TAREFAS DO EXERCÍCIO>
a: Indique todos os artigos do RDM citados no texto sobre as penas disciplinares militares.
b: Responda às perguntas seguintes com base no texto sobre as penas disciplinares militares.
(i) Qual é o capítulo do RDM relativo à escolha e medida das penas?
(ii) Quem pode exercer controlo posterior sobre a decisão de aplicação da sanção disciplinar?
(iii) Segundo o n.º 2 do artigo 51.º, em que momento são cumpridas as penas de repreensão e de repreensão agravada?
c: Por favor, reescreva em forma de lista o parágrafo do texto sobre as penas disciplinares militares que começa por "O RDM, no artigo 51.º", mantendo os factos principais.

BLOCO DE TEXTO>
#####
Note-se, igualmente, que o artigo 39.º do RDM dá um importante contributo neste âmbito, ao fornecer uma série de critérios para a escolha da pena aplicável, segundo juízos de proporcionalidade. A par destes critérios, o legislador atendeu, também, ao especial circunstancialismo que rodeia, no caso da disciplina militar, a escolha e a medida da pena (Capítulo IV, relativo à escolha e medida das penas, em que o mencionado artigo 39.º também se insere).
A tudo isto acresce que a decisão de aplicação da sanção disciplinar é suscetível de posterior controlo por parte dos tribunais.
6. Momento do cumprimento das penas disciplinares
O RDM, no artigo 51.º, relativo ao momento do cumprimento da pena, define duas regras de execução imediata das penas disciplinares. O requerente considera que é inconstitucional o artigo 51.º, n.º 1, na medida em que estabelece que 'as penas disciplinares são cumpridas logo que expirado o prazo para a interposição de recurso hierárquico sem que este tenha sido apresentado ou, tendo-o sido, logo que lhe seja negado provimento'. E, também, o número 2 desse mesmo artigo, que determina que 'as penas de repreensão e de repreensão agravada são cumpridas imediatamente a seguir à decisão que as aplicou', sem que o recurso hierárquico tenha, nestes casos, o efeito suspensivo que possui nas hipóteses de aplicação de outras penas (artigo 123.º, n.º 2, RDM).
#####
DADOS EXTRAÍDOS>
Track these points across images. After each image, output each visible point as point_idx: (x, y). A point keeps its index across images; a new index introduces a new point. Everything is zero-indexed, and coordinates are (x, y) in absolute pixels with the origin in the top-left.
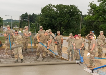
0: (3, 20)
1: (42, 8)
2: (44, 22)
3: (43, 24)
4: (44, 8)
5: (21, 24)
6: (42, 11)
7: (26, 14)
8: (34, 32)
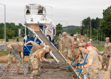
#####
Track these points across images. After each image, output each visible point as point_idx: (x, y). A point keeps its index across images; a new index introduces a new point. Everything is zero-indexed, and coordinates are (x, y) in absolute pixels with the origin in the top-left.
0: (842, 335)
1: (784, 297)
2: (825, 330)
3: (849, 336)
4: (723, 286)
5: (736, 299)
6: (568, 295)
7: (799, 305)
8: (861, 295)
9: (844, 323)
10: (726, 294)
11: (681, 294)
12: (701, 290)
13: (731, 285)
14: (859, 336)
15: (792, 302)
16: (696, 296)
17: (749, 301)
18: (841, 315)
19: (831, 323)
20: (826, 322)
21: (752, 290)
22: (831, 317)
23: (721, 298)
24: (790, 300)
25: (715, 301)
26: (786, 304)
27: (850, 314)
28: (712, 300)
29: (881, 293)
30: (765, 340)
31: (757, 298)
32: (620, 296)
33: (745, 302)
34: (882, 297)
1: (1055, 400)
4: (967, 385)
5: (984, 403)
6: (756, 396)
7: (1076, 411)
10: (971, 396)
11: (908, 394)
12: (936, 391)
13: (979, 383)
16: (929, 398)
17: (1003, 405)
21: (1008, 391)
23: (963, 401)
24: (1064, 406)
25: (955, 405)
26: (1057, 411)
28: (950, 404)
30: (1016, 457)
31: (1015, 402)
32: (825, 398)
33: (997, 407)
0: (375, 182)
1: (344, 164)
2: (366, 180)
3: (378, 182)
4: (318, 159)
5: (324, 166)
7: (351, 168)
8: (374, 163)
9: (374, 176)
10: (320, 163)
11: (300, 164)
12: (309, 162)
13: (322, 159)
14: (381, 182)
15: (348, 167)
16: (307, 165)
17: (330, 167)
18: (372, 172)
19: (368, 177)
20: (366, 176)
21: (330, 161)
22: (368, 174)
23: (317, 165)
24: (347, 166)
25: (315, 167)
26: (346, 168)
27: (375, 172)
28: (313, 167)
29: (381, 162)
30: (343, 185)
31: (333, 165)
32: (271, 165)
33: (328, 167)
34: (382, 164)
#####
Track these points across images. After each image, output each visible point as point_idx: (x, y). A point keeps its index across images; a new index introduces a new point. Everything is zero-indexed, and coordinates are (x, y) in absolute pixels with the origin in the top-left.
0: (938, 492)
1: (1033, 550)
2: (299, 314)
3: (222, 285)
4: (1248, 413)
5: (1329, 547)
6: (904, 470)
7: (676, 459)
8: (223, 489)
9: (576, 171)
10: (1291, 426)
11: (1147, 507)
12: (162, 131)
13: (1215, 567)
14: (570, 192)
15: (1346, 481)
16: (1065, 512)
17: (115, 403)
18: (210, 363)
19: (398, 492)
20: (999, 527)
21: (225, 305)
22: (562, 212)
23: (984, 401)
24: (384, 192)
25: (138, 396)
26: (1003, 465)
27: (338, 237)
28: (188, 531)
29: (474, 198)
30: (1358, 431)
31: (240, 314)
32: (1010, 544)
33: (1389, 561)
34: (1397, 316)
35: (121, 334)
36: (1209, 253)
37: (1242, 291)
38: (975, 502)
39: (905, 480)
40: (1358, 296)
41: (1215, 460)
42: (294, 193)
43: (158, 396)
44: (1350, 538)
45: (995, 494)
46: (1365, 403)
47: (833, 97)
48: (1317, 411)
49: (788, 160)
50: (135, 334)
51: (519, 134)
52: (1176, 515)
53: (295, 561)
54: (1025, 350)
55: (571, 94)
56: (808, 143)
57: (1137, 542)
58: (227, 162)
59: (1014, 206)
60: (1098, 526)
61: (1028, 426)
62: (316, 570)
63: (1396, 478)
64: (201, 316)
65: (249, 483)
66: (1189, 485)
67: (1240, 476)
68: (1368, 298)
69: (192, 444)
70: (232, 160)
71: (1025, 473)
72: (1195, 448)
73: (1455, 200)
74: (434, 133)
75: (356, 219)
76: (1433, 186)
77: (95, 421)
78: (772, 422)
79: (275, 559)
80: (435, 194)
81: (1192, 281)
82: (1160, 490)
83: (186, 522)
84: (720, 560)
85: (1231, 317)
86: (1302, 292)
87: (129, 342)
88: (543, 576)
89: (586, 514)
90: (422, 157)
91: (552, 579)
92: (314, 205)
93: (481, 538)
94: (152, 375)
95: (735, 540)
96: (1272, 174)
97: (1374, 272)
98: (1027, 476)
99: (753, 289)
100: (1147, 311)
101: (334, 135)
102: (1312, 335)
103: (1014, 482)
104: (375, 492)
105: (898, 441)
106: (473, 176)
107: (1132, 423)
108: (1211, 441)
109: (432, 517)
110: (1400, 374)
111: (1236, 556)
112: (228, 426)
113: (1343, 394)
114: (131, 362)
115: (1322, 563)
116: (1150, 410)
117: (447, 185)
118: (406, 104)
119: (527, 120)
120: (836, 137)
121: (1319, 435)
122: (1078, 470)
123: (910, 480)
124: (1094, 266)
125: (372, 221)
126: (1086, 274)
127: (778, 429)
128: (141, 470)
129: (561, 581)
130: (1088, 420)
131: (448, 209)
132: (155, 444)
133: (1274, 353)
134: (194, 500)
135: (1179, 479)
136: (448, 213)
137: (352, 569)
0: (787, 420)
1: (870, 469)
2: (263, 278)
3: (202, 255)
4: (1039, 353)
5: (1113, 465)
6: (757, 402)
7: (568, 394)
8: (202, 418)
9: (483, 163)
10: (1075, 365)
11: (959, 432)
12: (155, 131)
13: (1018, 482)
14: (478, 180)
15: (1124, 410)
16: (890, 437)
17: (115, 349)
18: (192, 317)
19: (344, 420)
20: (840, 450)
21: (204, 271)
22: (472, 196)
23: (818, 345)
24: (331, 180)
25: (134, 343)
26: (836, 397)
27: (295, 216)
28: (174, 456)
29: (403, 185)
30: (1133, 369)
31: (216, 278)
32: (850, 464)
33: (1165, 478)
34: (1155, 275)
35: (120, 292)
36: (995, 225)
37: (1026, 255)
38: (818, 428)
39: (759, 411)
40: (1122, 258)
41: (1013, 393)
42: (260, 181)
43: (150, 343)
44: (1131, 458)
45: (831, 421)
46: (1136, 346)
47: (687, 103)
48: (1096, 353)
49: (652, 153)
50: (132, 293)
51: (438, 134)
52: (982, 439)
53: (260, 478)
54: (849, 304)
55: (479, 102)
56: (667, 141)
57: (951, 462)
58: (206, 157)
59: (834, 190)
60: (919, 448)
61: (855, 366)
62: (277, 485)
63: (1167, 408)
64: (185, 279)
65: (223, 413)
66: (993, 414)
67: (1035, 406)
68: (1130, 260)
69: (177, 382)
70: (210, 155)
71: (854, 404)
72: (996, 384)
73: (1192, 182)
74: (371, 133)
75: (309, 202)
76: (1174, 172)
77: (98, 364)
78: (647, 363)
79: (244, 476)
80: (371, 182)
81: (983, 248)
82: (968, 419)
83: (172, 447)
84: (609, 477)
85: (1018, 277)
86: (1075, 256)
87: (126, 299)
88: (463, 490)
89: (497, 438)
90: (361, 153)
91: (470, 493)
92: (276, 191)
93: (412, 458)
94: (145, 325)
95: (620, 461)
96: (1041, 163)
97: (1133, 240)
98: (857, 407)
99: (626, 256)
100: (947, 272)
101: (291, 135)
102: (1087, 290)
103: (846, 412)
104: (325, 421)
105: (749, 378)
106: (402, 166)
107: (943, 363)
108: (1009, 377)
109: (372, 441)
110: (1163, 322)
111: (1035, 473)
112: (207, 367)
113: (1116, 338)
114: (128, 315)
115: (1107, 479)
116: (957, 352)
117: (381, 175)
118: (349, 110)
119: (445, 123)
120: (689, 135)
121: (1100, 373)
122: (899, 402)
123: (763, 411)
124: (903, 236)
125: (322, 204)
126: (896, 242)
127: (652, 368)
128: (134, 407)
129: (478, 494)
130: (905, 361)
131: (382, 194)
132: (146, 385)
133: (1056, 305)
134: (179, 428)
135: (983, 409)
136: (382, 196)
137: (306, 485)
#####
SOLUÇÕES>
a:
Artigo 39.º
Artigo 51.º
Artigo 123.º

b:
(i) O Capítulo IV.
(ii) Os tribunais.
(iii) Imediatamente a seguir à decisão que as aplicou.

c:
- O artigo 51.º do RDM define duas regras de execução imediata das penas disciplinares.
- N.º 1: as penas são cumpridas logo que expira o prazo de recurso hierárquico sem que este tenha sido apresentado. Se tiver sido apresentado, são cumpridas logo que lhe seja negado provimento.
- N.º 2: as penas de repreensão e de repreensão agravada são cumpridas imediatamente após a decisão que as aplicou. Nestes casos, o recurso hierárquico não tem o efeito suspensivo que tem para as outras penas (artigo 123.º, n.º 2).
- O requerente considera ambas as normas inconstitucionais.